A controlled development with little to no impact on the environment is ideal. This can be achieved through proper management and planning, special advisories from both public and private entities, and comprehensive environmental impact assessments (EIA). While we are all for investing in the Bahamas, protecting our natural resources should be priority.


Being only 50 miles away from the US mainland, Bimini is a perfect spot for boaters and those interested in big game fishing. The Bimini Big Game Fishing Club opened in 1936 with the idea of starting fishing tournaments and, today, has continued that tradition with more added activities. Bimini is widely known as the capital for big game fishing, and Floridians enjoy taking a trip over for this activity. Some fish found in Bimini's surrounding waters include the Blue marlin, Dolphin, Blackfin Tuna and Mackerel.

Outside of this sportsmanship, Bimini is also known for its beautiful diving experiences. Some of the best sites can be found in South Bimini. When diving, visitors experience an underwater museum expo with wreckage, reefs and sharks. That sounds like nothing but fun, especially for someone interested in exploring the aquatic wonders of the island.

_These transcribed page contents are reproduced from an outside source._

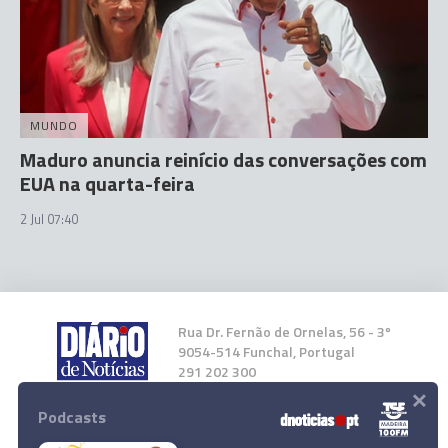
MUNDO
Maduro anuncia reinício das conversações com
EUA na quarta-feira
2 Jul 07:40
Rua Dr. Fernão de Ornelas, 56 - 3º
9054-514 Funchal, Portugal
291 202 300
×
Podcasts
Instale a nossa App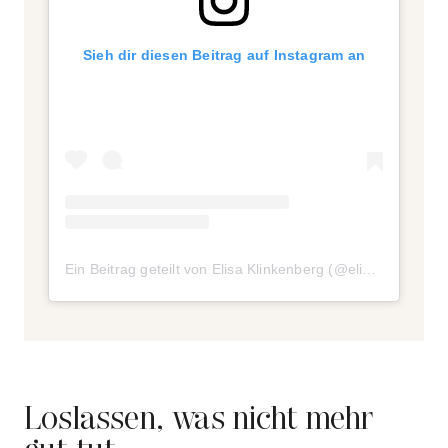
Sieh dir diesen Beitrag auf Instagram an
Ein Beitrag geteilt von Elisa Klinkenberg (@elisaklinkenberg)
Loslassen, was nicht mehr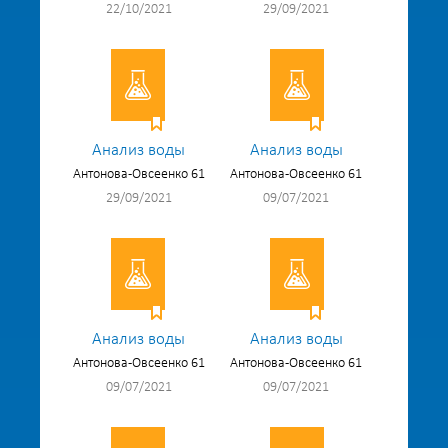
22/10/2021
29/09/2021
Анализ воды
Анализ воды
Антонова-Овсеенко 61
Антонова-Овсеенко 61
29/09/2021
09/07/2021
Анализ воды
Анализ воды
Антонова-Овсеенко 61
Антонова-Овсеенко 61
09/07/2021
09/07/2021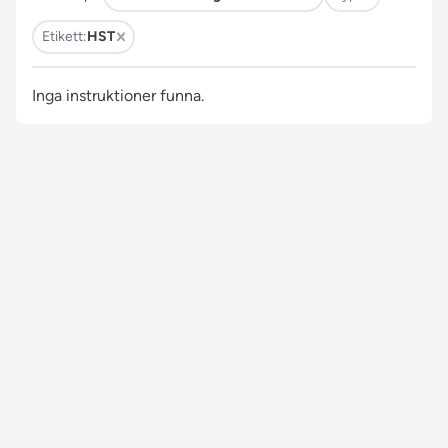
Etikett:
HST
Inga instruktioner funna.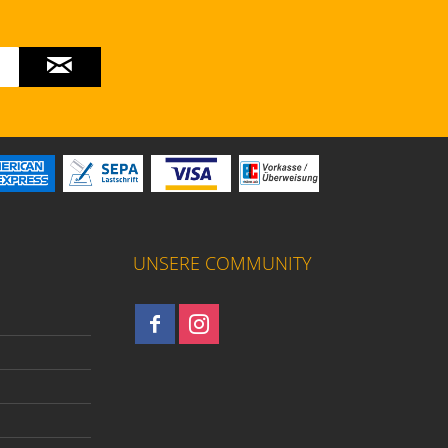
UNSERE COMMUNITY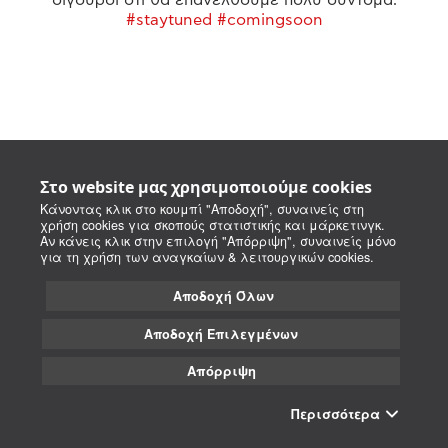
#staytuned #comingsoon
Στο website μας χρησιμοποιούμε cookies
Κάνοντας κλικ στο κουμπί "Αποδοχή", συναινείς στη
χρήση cookies για σκοπούς στατιστικής και μάρκετινγκ.
Αν κάνεις κλικ στην επιλογή "Απόρριψη", συναινείς μόνο
για τη χρήση των αναγκαίων & λειτουργικών cookies.
Αποδοχή Όλων
Αποδοχή Επιλεγμένων
Απόρριψη
Περισσότερα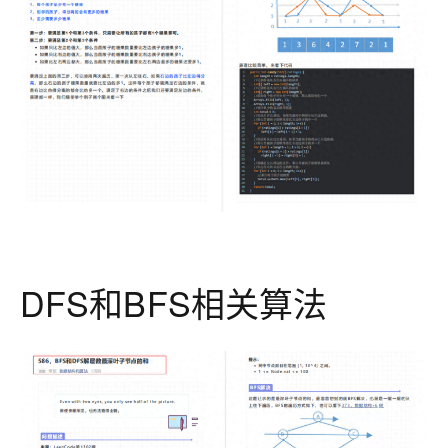
DFS和BFS相关算法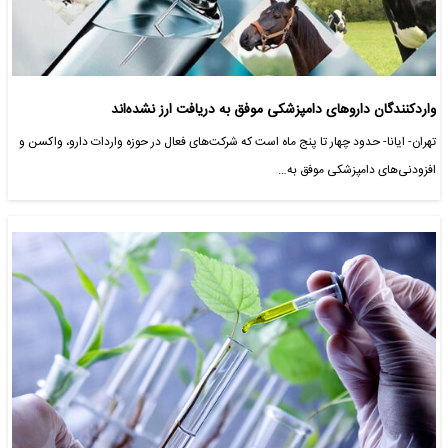
واردکنندگان داروهای دامپزشکی موفق به دریافت ارز نشده‌اند
تهران- ایانا- حدود چهار تا پنج ماه است که شرکت‌های فعال در حوزه واردات دارو، واکسن و
افزودنی‌های دامپزشکی موفق به…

Being known as the world's capital for big game fishing is quite a big deal. Therefore, the role marinas play in generating economic activity for Bimini is also a big deal. Bimini tops the Bahamas for the number of boating visitors with 22,732 in 2016, compared to 16,862 in 2005. No other island has been able to match or compete with Bimini's numbers. Bimini also has a high number of offshore boaters and mixed-use accommodation boaters. Based on these statistics, it is safe to say that boating is definitely a way of life in Bimini.


Large-scale hotels such as Resorts World certainly provide an economic boost for Bimini in terms of employment, consumer activity and visitor arrivals. But is this the only way to achieve such growth? Bimini has a relatively small population and workforce. But this does not mean residents do not have the ability to expand tourism offerings via vacation rental homes. The island's beauty and water adventures are enough to attract tourists beyond just a mega-sized hotel. Some visitors may be looking for a villa, a comfy apartment or a reasonable boutique hotel. It is not as if there is a lack of activities on the island. To facilitate this, the South Bimini airport is in dire need of an upgrade. With such improvements, government could see an influx in visitors and an improved airline inventory. If these two improvements were to take off, Bimini's tourism potential could be further unlocked.

Moving Forward

No island in the Bahamas is too big or too small for investment. With Bimini being one of those islands with decent utilities and infrastructure, the opportunities to improve the island's tourism product are there. But one must be careful about their approach to investment because Bimini's marine life is a critical part of the island's attraction. Bimini is a paradise for ocean and fishing lovers, and that in itself presents an opportunity for more stopover visitors. However, expanding the island's room inventory must take into consideration environmental preservation efforts. With its proximity to the US, Bimini could be well on its way to becoming a tourist hot spot for sea lovers willing to pay the price for an unimaginable getaway.